DATA UNDER STUDY: Begin

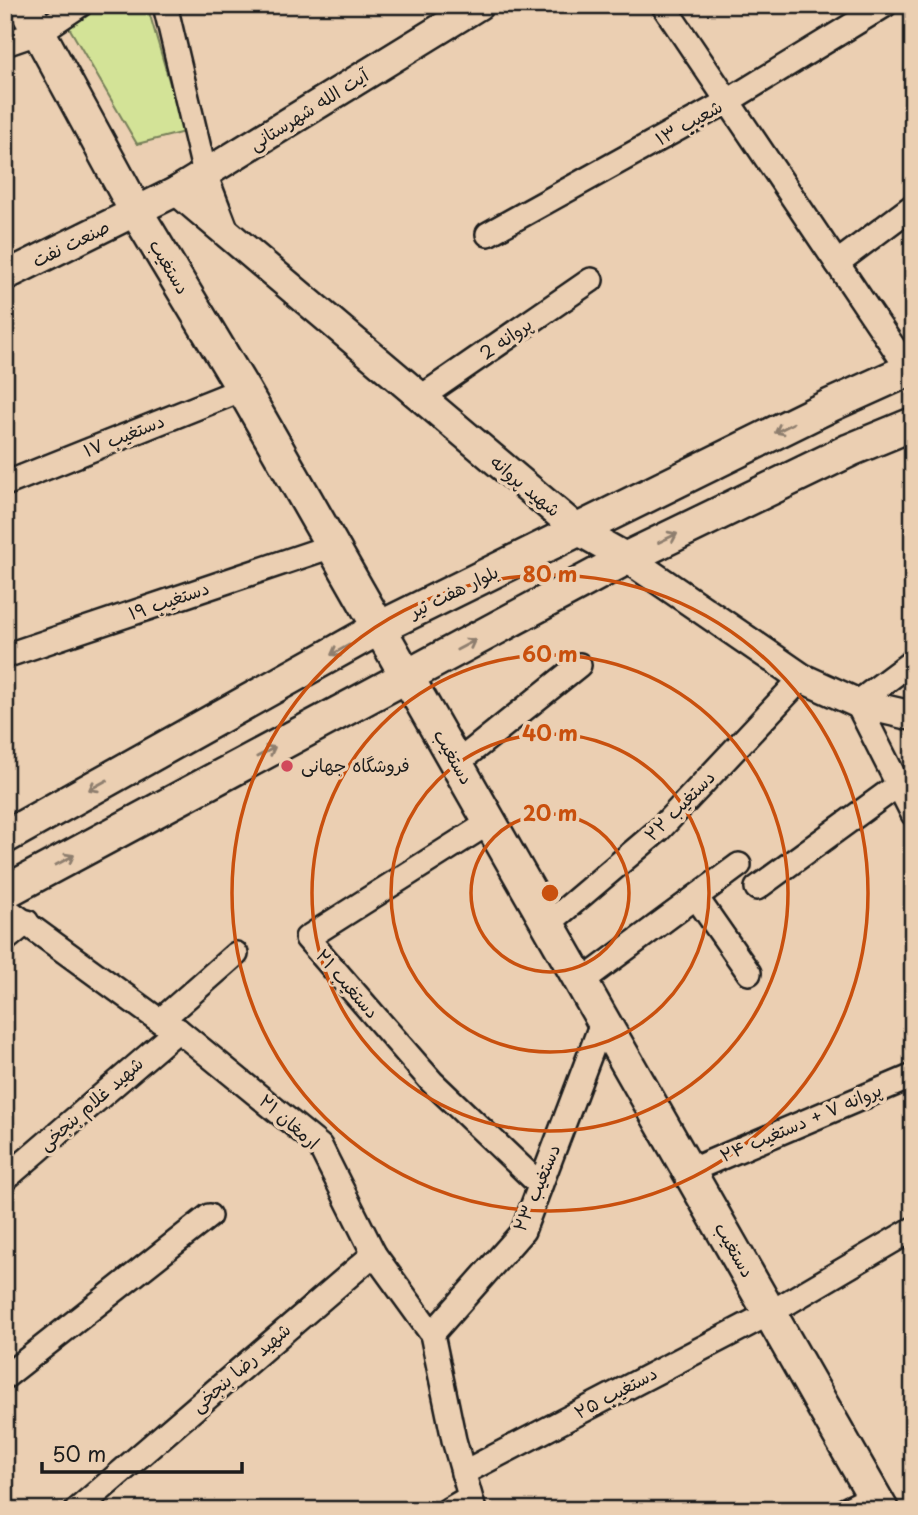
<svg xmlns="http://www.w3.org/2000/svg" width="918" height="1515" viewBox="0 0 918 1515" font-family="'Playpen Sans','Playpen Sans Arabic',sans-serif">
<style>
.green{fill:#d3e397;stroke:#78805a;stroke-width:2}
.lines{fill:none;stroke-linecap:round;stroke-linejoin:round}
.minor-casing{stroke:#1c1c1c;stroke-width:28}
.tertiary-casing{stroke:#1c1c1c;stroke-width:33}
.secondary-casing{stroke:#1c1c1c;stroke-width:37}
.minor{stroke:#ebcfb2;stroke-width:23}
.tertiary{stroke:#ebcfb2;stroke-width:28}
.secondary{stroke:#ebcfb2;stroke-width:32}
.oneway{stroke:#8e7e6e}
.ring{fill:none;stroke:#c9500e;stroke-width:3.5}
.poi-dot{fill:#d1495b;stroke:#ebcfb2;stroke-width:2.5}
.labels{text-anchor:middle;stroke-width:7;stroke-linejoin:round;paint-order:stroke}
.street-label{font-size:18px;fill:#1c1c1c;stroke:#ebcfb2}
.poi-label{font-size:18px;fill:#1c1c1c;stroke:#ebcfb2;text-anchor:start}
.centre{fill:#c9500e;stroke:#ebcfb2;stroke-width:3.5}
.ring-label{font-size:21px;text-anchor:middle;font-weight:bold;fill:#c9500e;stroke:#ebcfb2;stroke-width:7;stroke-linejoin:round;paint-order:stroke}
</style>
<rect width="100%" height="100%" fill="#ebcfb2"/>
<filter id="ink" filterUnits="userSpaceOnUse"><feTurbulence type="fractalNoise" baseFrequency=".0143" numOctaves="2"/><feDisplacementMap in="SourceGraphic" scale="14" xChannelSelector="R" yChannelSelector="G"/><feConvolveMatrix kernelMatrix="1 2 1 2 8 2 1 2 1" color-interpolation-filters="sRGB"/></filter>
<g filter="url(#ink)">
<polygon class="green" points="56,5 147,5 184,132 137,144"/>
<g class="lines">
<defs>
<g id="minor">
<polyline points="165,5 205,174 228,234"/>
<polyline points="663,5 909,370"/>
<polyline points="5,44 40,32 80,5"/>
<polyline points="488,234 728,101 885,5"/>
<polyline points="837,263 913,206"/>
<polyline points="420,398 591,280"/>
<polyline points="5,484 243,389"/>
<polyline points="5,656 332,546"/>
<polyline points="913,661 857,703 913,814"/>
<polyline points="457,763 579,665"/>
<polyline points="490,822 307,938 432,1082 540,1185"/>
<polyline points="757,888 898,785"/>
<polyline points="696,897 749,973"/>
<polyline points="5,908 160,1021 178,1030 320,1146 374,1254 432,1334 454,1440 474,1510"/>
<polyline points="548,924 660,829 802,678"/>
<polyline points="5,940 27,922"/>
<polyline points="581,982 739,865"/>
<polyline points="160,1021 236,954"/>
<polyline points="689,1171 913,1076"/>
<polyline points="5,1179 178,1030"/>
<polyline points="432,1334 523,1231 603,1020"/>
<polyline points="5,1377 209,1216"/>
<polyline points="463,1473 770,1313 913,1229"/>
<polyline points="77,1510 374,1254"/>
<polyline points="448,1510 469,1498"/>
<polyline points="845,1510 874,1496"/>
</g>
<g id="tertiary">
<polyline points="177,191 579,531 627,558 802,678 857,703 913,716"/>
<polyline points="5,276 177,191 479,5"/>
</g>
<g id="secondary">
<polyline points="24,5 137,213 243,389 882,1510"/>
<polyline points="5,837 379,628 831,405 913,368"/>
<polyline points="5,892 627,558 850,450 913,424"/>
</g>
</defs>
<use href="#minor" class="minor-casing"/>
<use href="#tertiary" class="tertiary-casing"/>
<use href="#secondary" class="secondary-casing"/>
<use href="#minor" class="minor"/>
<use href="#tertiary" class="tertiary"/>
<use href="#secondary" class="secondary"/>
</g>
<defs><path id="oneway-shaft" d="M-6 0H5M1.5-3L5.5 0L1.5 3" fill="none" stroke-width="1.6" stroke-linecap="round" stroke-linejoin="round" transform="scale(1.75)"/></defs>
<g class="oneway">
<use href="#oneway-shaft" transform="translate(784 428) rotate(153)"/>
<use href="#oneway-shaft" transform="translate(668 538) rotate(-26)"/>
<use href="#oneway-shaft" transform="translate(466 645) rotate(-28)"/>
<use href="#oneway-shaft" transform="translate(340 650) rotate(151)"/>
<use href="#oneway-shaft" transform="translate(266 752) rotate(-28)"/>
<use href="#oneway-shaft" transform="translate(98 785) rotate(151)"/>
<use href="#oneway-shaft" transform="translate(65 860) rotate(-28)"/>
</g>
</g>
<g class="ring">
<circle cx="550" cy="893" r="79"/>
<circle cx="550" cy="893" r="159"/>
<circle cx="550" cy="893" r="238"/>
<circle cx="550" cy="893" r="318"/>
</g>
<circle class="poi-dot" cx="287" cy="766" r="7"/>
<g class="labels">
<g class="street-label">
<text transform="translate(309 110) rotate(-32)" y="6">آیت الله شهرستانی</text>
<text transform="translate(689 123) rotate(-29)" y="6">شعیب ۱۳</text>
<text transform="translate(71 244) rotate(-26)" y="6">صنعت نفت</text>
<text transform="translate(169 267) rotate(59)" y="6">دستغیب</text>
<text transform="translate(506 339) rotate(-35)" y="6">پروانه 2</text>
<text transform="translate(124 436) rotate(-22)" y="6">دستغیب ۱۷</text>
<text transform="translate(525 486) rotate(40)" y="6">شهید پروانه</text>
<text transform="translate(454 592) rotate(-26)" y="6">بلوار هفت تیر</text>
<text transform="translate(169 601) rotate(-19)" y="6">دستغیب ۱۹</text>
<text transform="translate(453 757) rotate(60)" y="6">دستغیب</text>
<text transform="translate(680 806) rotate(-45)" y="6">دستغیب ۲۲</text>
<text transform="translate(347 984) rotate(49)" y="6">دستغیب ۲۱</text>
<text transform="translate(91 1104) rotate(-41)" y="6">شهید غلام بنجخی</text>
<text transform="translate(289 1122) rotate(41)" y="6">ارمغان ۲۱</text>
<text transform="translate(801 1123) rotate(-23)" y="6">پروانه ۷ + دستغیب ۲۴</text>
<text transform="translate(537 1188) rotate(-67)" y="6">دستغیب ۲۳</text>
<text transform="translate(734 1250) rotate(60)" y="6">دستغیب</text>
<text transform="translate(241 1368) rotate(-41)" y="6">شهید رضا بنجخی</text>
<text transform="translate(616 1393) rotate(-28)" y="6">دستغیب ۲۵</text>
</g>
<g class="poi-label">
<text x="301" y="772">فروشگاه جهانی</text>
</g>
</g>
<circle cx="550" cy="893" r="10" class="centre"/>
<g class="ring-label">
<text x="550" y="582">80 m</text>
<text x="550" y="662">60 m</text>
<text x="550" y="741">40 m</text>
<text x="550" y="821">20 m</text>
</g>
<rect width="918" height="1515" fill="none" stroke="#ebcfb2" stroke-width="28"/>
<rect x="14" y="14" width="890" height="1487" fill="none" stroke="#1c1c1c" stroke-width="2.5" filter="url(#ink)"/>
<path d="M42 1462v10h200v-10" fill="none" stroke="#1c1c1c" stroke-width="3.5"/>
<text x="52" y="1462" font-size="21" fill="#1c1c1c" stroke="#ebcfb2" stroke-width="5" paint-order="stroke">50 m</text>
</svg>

DATA UNDER STUDY: End

§ **DIRECTIONS**: The records above are to be restated exactly, with all pictures omitted.

§ **EXERCISE OUTPUT**:
<svg xmlns="http://www.w3.org/2000/svg" width="918" height="1515" viewBox="0 0 918 1515" font-family="'Playpen Sans','Playpen Sans Arabic',sans-serif">
<style>
.green{fill:#d3e397;stroke:#78805a;stroke-width:2}
.lines{fill:none;stroke-linecap:round;stroke-linejoin:round}
.minor-casing{stroke:#1c1c1c;stroke-width:28}
.tertiary-casing{stroke:#1c1c1c;stroke-width:33}
.secondary-casing{stroke:#1c1c1c;stroke-width:37}
.minor{stroke:#ebcfb2;stroke-width:23}
.tertiary{stroke:#ebcfb2;stroke-width:28}
.secondary{stroke:#ebcfb2;stroke-width:32}
.oneway{stroke:#8e7e6e}
.ring{fill:none;stroke:#c9500e;stroke-width:3.5}
.poi-dot{fill:#d1495b;stroke:#ebcfb2;stroke-width:2.5}
.labels{text-anchor:middle;stroke-width:7;stroke-linejoin:round;paint-order:stroke}
.street-label{font-size:18px;fill:#1c1c1c;stroke:#ebcfb2}
.poi-label{font-size:18px;fill:#1c1c1c;stroke:#ebcfb2;text-anchor:start}
.centre{fill:#c9500e;stroke:#ebcfb2;stroke-width:3.5}
.ring-label{font-size:21px;text-anchor:middle;font-weight:bold;fill:#c9500e;stroke:#ebcfb2;stroke-width:7;stroke-linejoin:round;paint-order:stroke}
</style>
<rect width="100%" height="100%" fill="#ebcfb2"/>
<filter id="ink" filterUnits="userSpaceOnUse"><feTurbulence type="fractalNoise" baseFrequency=".0143" numOctaves="2"/><feDisplacementMap in="SourceGraphic" scale="14" xChannelSelector="R" yChannelSelector="G"/><feConvolveMatrix kernelMatrix="1 2 1 2 8 2 1 2 1" color-interpolation-filters="sRGB"/></filter>
<g filter="url(#ink)">
<polygon class="green" points="56,5 147,5 184,132 137,144"/>
<g class="lines">
<defs>
<g id="minor">
<polyline points="165,5 205,174 228,234"/>
<polyline points="663,5 909,370"/>
<polyline points="5,44 40,32 80,5"/>
<polyline points="488,234 728,101 885,5"/>
<polyline points="837,263 913,206"/>
<polyline points="420,398 591,280"/>
<polyline points="5,484 243,389"/>
<polyline points="5,656 332,546"/>
<polyline points="913,661 857,703 913,814"/>
<polyline points="457,763 579,665"/>
<polyline points="490,822 307,938 432,1082 540,1185"/>
<polyline points="757,888 898,785"/>
<polyline points="696,897 749,973"/>
<polyline points="5,908 160,1021 178,1030 320,1146 374,1254 432,1334 454,1440 474,1510"/>
<polyline points="548,924 660,829 802,678"/>
<polyline points="5,940 27,922"/>
<polyline points="581,982 739,865"/>
<polyline points="160,1021 236,954"/>
<polyline points="689,1171 913,1076"/>
<polyline points="5,1179 178,1030"/>
<polyline points="432,1334 523,1231 603,1020"/>
<polyline points="5,1377 209,1216"/>
<polyline points="463,1473 770,1313 913,1229"/>
<polyline points="77,1510 374,1254"/>
<polyline points="448,1510 469,1498"/>
<polyline points="845,1510 874,1496"/>
</g>
<g id="tertiary">
<polyline points="177,191 579,531 627,558 802,678 857,703 913,716"/>
<polyline points="5,276 177,191 479,5"/>
</g>
<g id="secondary">
<polyline points="24,5 137,213 243,389 882,1510"/>
<polyline points="5,837 379,628 831,405 913,368"/>
<polyline points="5,892 627,558 850,450 913,424"/>
</g>
</defs>
<use href="#minor" class="minor-casing"/>
<use href="#tertiary" class="tertiary-casing"/>
<use href="#secondary" class="secondary-casing"/>
<use href="#minor" class="minor"/>
<use href="#tertiary" class="tertiary"/>
<use href="#secondary" class="secondary"/>
</g>
<defs><path id="oneway-shaft" d="M-6 0H5M1.5-3L5.5 0L1.5 3" fill="none" stroke-width="1.6" stroke-linecap="round" stroke-linejoin="round" transform="scale(1.75)"/></defs>
<g class="oneway">
<use href="#oneway-shaft" transform="translate(784 428) rotate(153)"/>
<use href="#oneway-shaft" transform="translate(668 538) rotate(-26)"/>
<use href="#oneway-shaft" transform="translate(466 645) rotate(-28)"/>
<use href="#oneway-shaft" transform="translate(340 650) rotate(151)"/>
<use href="#oneway-shaft" transform="translate(266 752) rotate(-28)"/>
<use href="#oneway-shaft" transform="translate(98 785) rotate(151)"/>
<use href="#oneway-shaft" transform="translate(65 860) rotate(-28)"/>
</g>
</g>
<g class="ring">
<circle cx="550" cy="893" r="79"/>
<circle cx="550" cy="893" r="159"/>
<circle cx="550" cy="893" r="238"/>
<circle cx="550" cy="893" r="318"/>
</g>
<circle class="poi-dot" cx="287" cy="766" r="7"/>
<g class="labels">
<g class="street-label">
<text transform="translate(309 110) rotate(-32)" y="6">آیت الله شهرستانی</text>
<text transform="translate(689 123) rotate(-29)" y="6">شعیب ۱۳</text>
<text transform="translate(71 244) rotate(-26)" y="6">صنعت نفت</text>
<text transform="translate(169 267) rotate(59)" y="6">دستغیب</text>
<text transform="translate(506 339) rotate(-35)" y="6">پروانه 2</text>
<text transform="translate(124 436) rotate(-22)" y="6">دستغیب ۱۷</text>
<text transform="translate(525 486) rotate(40)" y="6">شهید پروانه</text>
<text transform="translate(454 592) rotate(-26)" y="6">بلوار هفت تیر</text>
<text transform="translate(169 601) rotate(-19)" y="6">دستغیب ۱۹</text>
<text transform="translate(453 757) rotate(60)" y="6">دستغیب</text>
<text transform="translate(680 806) rotate(-45)" y="6">دستغیب ۲۲</text>
<text transform="translate(347 984) rotate(49)" y="6">دستغیب ۲۱</text>
<text transform="translate(91 1104) rotate(-41)" y="6">شهید غلام بنجخی</text>
<text transform="translate(289 1122) rotate(41)" y="6">ارمغان ۲۱</text>
<text transform="translate(801 1123) rotate(-23)" y="6">پروانه ۷ + دستغیب ۲۴</text>
<text transform="translate(537 1188) rotate(-67)" y="6">دستغیب ۲۳</text>
<text transform="translate(734 1250) rotate(60)" y="6">دستغیب</text>
<text transform="translate(241 1368) rotate(-41)" y="6">شهید رضا بنجخی</text>
<text transform="translate(616 1393) rotate(-28)" y="6">دستغیب ۲۵</text>
</g>
<g class="poi-label">
<text x="301" y="772">فروشگاه جهانی</text>
</g>
</g>
<circle cx="550" cy="893" r="10" class="centre"/>
<g class="ring-label">
<text x="550" y="582">80 m</text>
<text x="550" y="662">60 m</text>
<text x="550" y="741">40 m</text>
<text x="550" y="821">20 m</text>
</g>
<rect width="918" height="1515" fill="none" stroke="#ebcfb2" stroke-width="28"/>
<rect x="14" y="14" width="890" height="1487" fill="none" stroke="#1c1c1c" stroke-width="2.5" filter="url(#ink)"/>
<path d="M42 1462v10h200v-10" fill="none" stroke="#1c1c1c" stroke-width="3.5"/>
<text x="52" y="1462" font-size="21" fill="#1c1c1c" stroke="#ebcfb2" stroke-width="5" paint-order="stroke">50 m</text>
</svg>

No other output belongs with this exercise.